There's a rumor that we both might be chosen for the Mars mission later this year. Her parents are supposedly throwing a fit about her being gone for the three years it would take for traditional Hohmann transfer orbits. She says they protested this mission. But in Russia, political pressure easily outweighs parental rights, and the powers that be dearly want their public relations trophy on that trip! Tasha would obviously be an adult when we return, and there isn't time to get a new kid ready for the press releases. Besides, ballistic capture is common now (that's how we got to the moon) and they're taking a serious look at aerobraking, which of course wouldn't have worked with the moon. No atmosphere. Aerobraking worries me — I saw 2010! Either way, we might be able to shorten the journey to as little as nine or ten months even if we miss the Hohmann window. That mission will be a joint US, European, Russian, and Chinese effort. They're still arguing over the ship's name, but it's supposed to have a centrifuge, even if the sleeping compartments will still be in zero-g.

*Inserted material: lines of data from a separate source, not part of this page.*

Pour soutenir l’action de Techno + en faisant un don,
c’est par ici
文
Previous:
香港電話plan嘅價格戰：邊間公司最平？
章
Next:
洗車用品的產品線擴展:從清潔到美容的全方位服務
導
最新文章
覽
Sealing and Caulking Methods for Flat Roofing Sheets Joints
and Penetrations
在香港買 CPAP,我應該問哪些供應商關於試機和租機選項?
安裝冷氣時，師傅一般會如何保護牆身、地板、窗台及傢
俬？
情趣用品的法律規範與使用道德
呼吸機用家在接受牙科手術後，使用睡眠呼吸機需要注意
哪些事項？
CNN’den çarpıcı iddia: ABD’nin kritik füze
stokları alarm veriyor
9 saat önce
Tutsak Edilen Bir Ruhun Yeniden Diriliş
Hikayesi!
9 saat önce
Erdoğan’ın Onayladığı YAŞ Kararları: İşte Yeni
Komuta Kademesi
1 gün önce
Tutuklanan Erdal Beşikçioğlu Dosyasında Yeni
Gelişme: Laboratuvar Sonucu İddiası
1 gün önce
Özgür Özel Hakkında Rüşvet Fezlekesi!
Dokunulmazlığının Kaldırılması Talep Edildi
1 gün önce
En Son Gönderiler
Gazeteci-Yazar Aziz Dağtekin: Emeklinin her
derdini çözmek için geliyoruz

But that's all speculation, four months in the future. Right now, my eyes are wanting to stay closed instead of open. That's good. I need to be alert for that orbital maneuver tomorrow. The computer does all the hard work, but they won't let it do the piloting or even start the engines. It's no HAL 9000.
До свидания!
No, that was not one of my stories. That came from a dream. But that wasn't exactly the dream. That was the memory of the mission I had while we were at an international space conference in Canada and my nephew was making out with Tasha, pissing off the Russian authorities who didn't want one of their child cosmonauts de-virginized. Sometimes my dreams come in astonishing detail, so it's no surprise a lot of my stories originate there.